Your goal:
What must be handed in is the entire listing, exactly as written, with no pictures.

Exercise inputs:
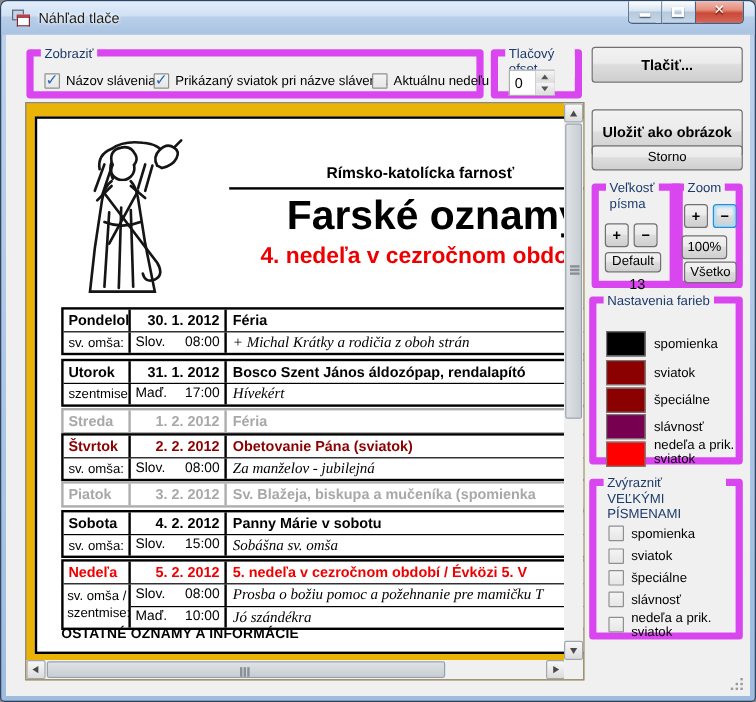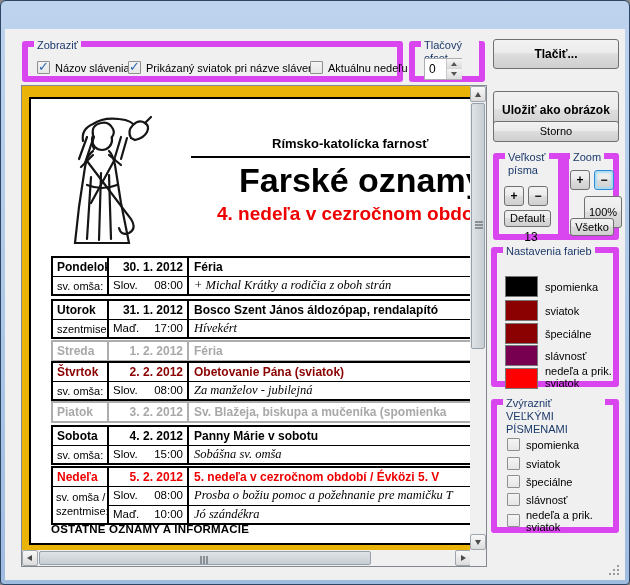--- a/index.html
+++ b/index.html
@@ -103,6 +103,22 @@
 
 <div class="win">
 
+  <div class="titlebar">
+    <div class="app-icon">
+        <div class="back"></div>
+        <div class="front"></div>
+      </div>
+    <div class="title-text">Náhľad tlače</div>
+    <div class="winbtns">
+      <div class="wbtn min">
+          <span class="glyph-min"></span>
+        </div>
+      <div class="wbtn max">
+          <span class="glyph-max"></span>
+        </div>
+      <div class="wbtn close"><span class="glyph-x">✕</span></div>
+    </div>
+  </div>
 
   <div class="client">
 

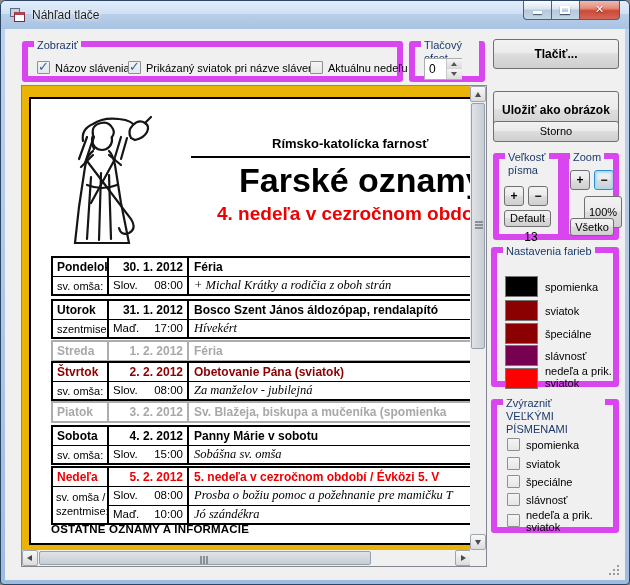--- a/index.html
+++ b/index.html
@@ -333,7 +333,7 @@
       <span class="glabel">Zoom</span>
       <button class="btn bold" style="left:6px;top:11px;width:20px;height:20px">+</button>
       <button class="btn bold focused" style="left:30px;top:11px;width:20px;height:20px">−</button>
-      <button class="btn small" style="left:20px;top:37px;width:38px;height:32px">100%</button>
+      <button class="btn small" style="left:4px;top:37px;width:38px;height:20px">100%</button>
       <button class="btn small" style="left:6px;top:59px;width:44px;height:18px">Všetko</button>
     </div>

Response for this exercise:
--- a/index.html
+++ b/index.html
@@ -103,6 +103,22 @@
 
 <div class="win">
 
+  <div class="titlebar">
+    <div class="app-icon">
+        <div class="back"></div>
+        <div class="front"></div>
+      </div>
+    <div class="title-text">Náhľad tlače</div>
+    <div class="winbtns">
+      <div class="wbtn min">
+          <span class="glyph-min"></span>
+        </div>
+      <div class="wbtn max">
+          <span class="glyph-max"></span>
+        </div>
+      <div class="wbtn close"><span class="glyph-x">✕</span></div>
+    </div>
+  </div>
 
   <div class="client">
 

--- a/index.html
+++ b/index.html
@@ -333,7 +333,7 @@
       <span class="glabel">Zoom</span>
       <button class="btn bold" style="left:6px;top:11px;width:20px;height:20px">+</button>
       <button class="btn bold focused" style="left:30px;top:11px;width:20px;height:20px">−</button>
-      <button class="btn small" style="left:20px;top:37px;width:38px;height:32px">100%</button>
+      <button class="btn small" style="left:4px;top:37px;width:38px;height:20px">100%</button>
       <button class="btn small" style="left:6px;top:59px;width:44px;height:18px">Všetko</button>
     </div>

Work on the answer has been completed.